DATA SHOWN
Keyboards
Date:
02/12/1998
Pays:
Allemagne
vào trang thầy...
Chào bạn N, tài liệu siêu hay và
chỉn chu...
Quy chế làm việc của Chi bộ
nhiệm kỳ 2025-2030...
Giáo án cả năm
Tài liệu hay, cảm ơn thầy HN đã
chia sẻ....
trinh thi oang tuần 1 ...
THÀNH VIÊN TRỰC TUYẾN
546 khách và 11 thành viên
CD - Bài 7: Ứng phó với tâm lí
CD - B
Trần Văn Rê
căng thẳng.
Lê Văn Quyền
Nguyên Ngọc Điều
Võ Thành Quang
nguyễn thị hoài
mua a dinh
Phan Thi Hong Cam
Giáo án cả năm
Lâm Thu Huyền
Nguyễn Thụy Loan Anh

* * *

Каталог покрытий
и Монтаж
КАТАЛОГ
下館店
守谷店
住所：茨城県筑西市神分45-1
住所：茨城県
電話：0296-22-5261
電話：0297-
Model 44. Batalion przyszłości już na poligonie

WHAT TO WORK ON
Given the records above, restate word for word only the lines starting at the one with "Quy chế làm việc của Chi bộ" and ending at the one with "Nguyễn Thụy Loan Anh".

ANSWER BELOW
Quy chế làm việc của Chi bộ
nhiệm kỳ 2025-2030...
Giáo án cả năm
Tài liệu hay, cảm ơn thầy HN đã
chia sẻ....
trinh thi oang tuần 1 ...
THÀNH VIÊN TRỰC TUYẾN
546 khách và 11 thành viên
CD - Bài 7: Ứng phó với tâm lí
CD - B
Trần Văn Rê
căng thẳng.
Lê Văn Quyền
Nguyên Ngọc Điều
Võ Thành Quang
nguyễn thị hoài
mua a dinh
Phan Thi Hong Cam
Giáo án cả năm
Lâm Thu Huyền
Nguyễn Thụy Loan Anh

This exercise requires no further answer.